- _TRAVAIL DEMANDÉ_:
- A) Répondez à ces questions d'après le récit d'escalade :
(i) Quel tunnel les grimpeurs prennent-ils, et dans quelle direction ?
(ii) Quelle est la longueur de la partie non assurée ?
(iii) Que mangent-ils au pique-nique ?
- B) Dans le récit d'escalade, relevez tout ce que les grimpeurs achètent sur place à Courmayeur.
- C) Traduisez en anglais cette phrase du récit d'escalade : « Thierry conseille de s'orienter vers la droite via l'amas rocheux. »

- _TEXTE EXTRAIT_:

○ ○ ○ ○ ○ ○ ○

Cela se passe au retour de ?Mille et une pattes?, l'échauffement classique en 12 longueurs sur les Aiguilles Rouges. Les conditions climatiques pour jeudi sont excellentes. Dis-moi Thierry, on s'attaque demain à la Dent du Géant?!

Tôt le matin nous démontons la tente et empruntons le tunnel du Mont-Blanc de Chamonix direction Courmayeur. Le soleil est radieux. Nous achetons sur place une paire de crampons pour moi, notre petit-déjeuner, de quoi luncher ainsi que le ticket aller-retour pour le téléphérique vers la Pointe Helbronner. Prochaine étape le refuge Torino où nous laissons chacun un kitbag derrière nous et vers 11h nous attaquons le glacier.

Pic: Philippe Ceulemans

Tu avais raison Denis, la neige de septembre a fait son apparition. En temps que seule cordée du coin, nous sommes bien obligés de faire la trace. Tant pis... ça réchauffe le corps plus vite. Plus la pente raidit plus on le sent. Les premiers vrais obstacles prennent la forme de blocs formés par les récentes avalanches ainsi que par deux crevasses dans le glacier. Entretemps le soleil est à l'aplomb et la neige molit tant et si bien que nous nous trouvons maintenant en terrain dangereux. A franchement parler je n'ose plus traverser à gauche vers la goulotte qui forme la voie la plus logique pour le sommet. Thierry conseille de s'orienter vers la droite via l'amas rocheux. L'escalade commence, pas très compliquée ici, mais les rochers sont bien moins fixes que prévu. De plus, à ce stade, nous n'avons pas encore retiré notre matériel d'escalade de nos sacs à dos. Nous continuons donc, à même des cailloux branlants et sur une fine couche de neige. Cette partie non assurée de 100 mètres me procure une dose de stress carabinée. Arrivés en haut à côté d'un gendarme, le terrain devient mixte, composé de neige douce et moins escarpé. L'altitude se fait maintenant sentir: deux grimpeurs peu acclimatés du plat pays en route vers le sommet d'un quatre mille... Nous ne sommes cependant qu'à la moitié du chemin vers le pied de la Dent du Géant et l'après-midi avance à grands pas. Par conséquent, on pique-nique et puis ce sera la descente. Sur la neige aplatie par nos sacs à dos les sandwiches secs au fromage italien accompagné d'une vue grandiose sur le massif du Mont-Blanc sont un vrai régal.

○ ○ ○ ○ ○ ○ ○

Entrées de données enregistrées:

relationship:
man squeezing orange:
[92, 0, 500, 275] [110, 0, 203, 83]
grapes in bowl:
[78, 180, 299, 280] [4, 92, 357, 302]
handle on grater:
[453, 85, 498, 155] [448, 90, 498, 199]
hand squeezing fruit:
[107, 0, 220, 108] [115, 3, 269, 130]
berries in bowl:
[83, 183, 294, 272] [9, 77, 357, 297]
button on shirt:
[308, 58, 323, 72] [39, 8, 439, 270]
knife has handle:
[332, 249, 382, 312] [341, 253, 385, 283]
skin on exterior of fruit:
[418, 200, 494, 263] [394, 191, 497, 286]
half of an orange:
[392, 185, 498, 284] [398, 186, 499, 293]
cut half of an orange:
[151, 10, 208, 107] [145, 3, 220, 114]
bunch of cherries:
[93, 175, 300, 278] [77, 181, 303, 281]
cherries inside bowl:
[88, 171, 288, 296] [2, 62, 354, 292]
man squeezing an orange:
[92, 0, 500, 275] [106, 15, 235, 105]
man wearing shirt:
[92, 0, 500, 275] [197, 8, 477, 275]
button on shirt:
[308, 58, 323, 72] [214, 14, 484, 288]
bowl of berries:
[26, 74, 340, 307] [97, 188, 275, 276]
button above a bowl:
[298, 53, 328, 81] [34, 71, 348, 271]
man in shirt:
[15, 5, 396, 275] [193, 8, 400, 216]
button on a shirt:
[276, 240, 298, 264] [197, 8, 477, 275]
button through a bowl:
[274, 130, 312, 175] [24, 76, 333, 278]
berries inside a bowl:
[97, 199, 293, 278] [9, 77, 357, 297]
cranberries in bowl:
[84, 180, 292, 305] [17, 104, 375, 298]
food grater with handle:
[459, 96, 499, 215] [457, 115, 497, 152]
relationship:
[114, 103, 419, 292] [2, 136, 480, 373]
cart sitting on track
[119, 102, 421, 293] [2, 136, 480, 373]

○ ○ ○ ○ ○ ○ ○

- _CORRIGÉ_:
- A)
(i) Ils prennent le tunnel du Mont-Blanc, de Chamonix vers Courmayeur.
(ii) Elle mesure 100 mètres.
(iii) Ils mangent des sandwiches secs au fromage italien.

- B)
- une paire de crampons
- le petit-déjeuner
- de quoi luncher
- le ticket aller-retour pour le téléphérique vers la Pointe Helbronner

- C) Thierry advises heading to the right by way of the rock pile.